NB: Introducing R

Programming for Data Science

What is R?

R is an open source programming language developed in the 1990s by and for statisticians.

It was based on the earlier langauge S, first developed at Bell Labs in the mid-1970s, also by and for statisticians.

It is a purpose-built language designed to provide a relatively low-code scripting language to explore, visualize, and model data.

Why Study R?

R is in many ways the original data science programming language.

Python borrows many concepts from R, including the data frame.

The R community provides insights into data processing through excellent documentation and well-designed code.

Although not as popular as it once was, it is still widely used — you may find yourself on a team that prefers it.

Many courses in the UVA SDS programs use R.

It’s not that hard, especially once you know basic programming concepts.

R’s Design

R was designed to support statistical computing above all.

In constrast to Python, it is not a general purpose language, although it may be used for many things.

It has a very strong academic community which is reflected in its high quality documentation, the variety of its scientific libraries, and in its well-organized resources.

It has many statistical functions built into it, i.e. to get started with statistical computing you don’t need to import anything.

It is based on what we might call vector-first thinking.

As with Python, everything is an object.

R Syntax

Syntax loosely follows traditional C-style syntax.

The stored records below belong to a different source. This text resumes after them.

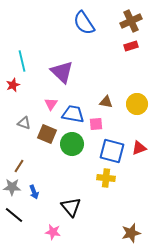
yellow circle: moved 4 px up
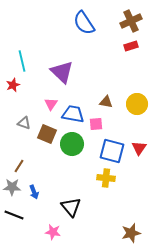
red triangle: rotated 35 degrees counterclockwise
black line: rotated 18 degrees counterclockwise
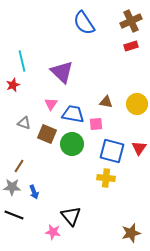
black triangle: moved 9 px down
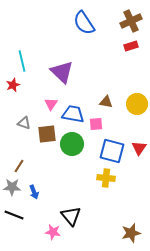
brown square: rotated 30 degrees counterclockwise
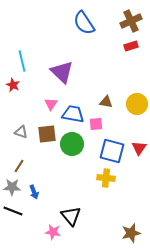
red star: rotated 24 degrees counterclockwise
gray triangle: moved 3 px left, 9 px down
black line: moved 1 px left, 4 px up
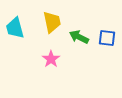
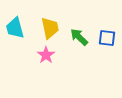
yellow trapezoid: moved 2 px left, 6 px down
green arrow: rotated 18 degrees clockwise
pink star: moved 5 px left, 4 px up
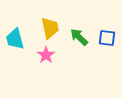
cyan trapezoid: moved 11 px down
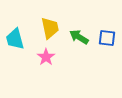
green arrow: rotated 12 degrees counterclockwise
pink star: moved 2 px down
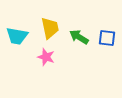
cyan trapezoid: moved 2 px right, 3 px up; rotated 65 degrees counterclockwise
pink star: rotated 18 degrees counterclockwise
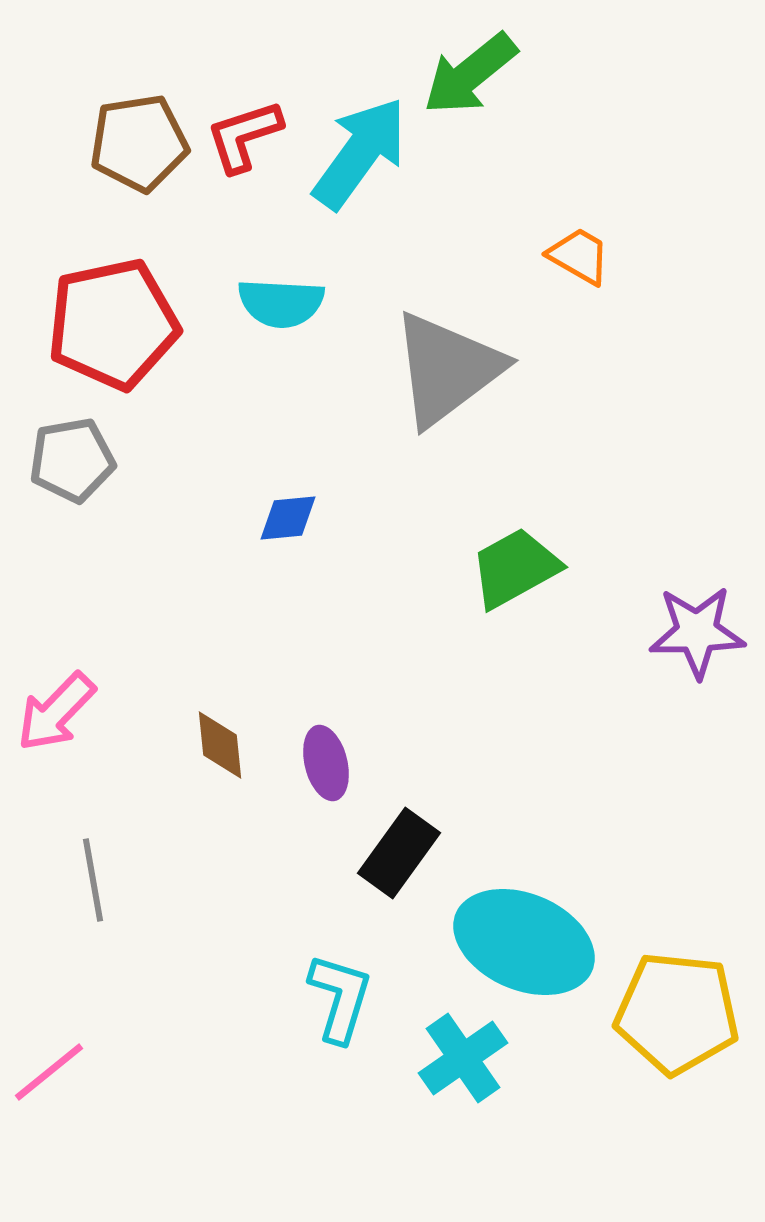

It uses braces { and } to form code blocks.

It uses semi-colons to end statements (optionally) or separate them if on same line.

Notably, assignments are made with <- or -> operators.

Dots . have no special meaning — they are not operators.

In effect, they are used like underscores _ in Python.

Single and double quotes have the same meaning, but double quotes tend to be preferred.

Use single quotes if you expect your string to contain double quotes.

Backslash escape applies to R strings, although since there are no raw strings — Python’s r" " — we often have to supply double backslashes in regular expressions.

Using R

Although there are many ways to run R programs, by far the most common is to use R Studio.

R Studio provides a fully-functional programming environment that includes an editor, a command-line, access to the file system, a help system, an installation system, etc.

You may use other programs run R too, though, such as VSCode and Jupyter.

In practice, however, RStudio is almost universally used.

R programs can be plain text files with an .r suffix, R Markdown files (.Rmd), or many other kinds of file.

We will discuss these in a later module.

Command Line R

R can also be run from the command line.

R is invoked by calling R:

> R

If properly installed, that should produce a message like this:

R version 4.3.1 (2023-06-16) – “Beagle Scouts” Copyright (C) 2023 The R Foundation for Statistical Computing Platform: x86_64-conda-linux-gnu (64-bit)

R is free software and comes with ABSOLUTELY NO WARRANTY. You are welcome to redistribute it under certain conditions. Type ‘license()’ or ‘licence()’ for distribution details.

Natural language support but running in an English locale

R is a collaborative project with many contributors. Type ‘contributors()’ for more information and ‘citation()’ on how to cite R or R packages in publications.

Type ‘demo()’ for some demos, ‘help()’ for on-line help, or ‘help.start()’ for an HTML browser interface to help. Type ‘q()’ to quit R.

[Previously saved workspace restored]

Installing and Loading Packages

As with Python, R allows you to install and import packages to extend the program’s capabilities.

Packages can be installed from within a program as follows:

# install.packages("tm")

Here installed the Text Mining tm package.

You only have to install a package once.

You can also install packages using R Studio’s Package window or from the command line.

Once they are installed, you import them with the library() function:

library(tm)

Note that the library name is quoted in when installing, but not when using library.

Using R in Jupyter

If you want to use R within a Jupyter notebook file, you can create and load an R kernel using Anaconda’s package manager conda. In brief, here’s what you do.

First, at the command line:

conda create -n r_env r-essentials r-base
conda activate r_env
R # This opens the R shell

Then, in the R shell:

IRkernel::installspec(name = 'r_env', displayname = 'R Environment')
quit()

Now, fire up a Jupyter Lab or Jupyter Notebook instance from the OpenOnDemand page and select the kernel when you create a new notebook.

Note that the name r_env can be replaced by whatever you want.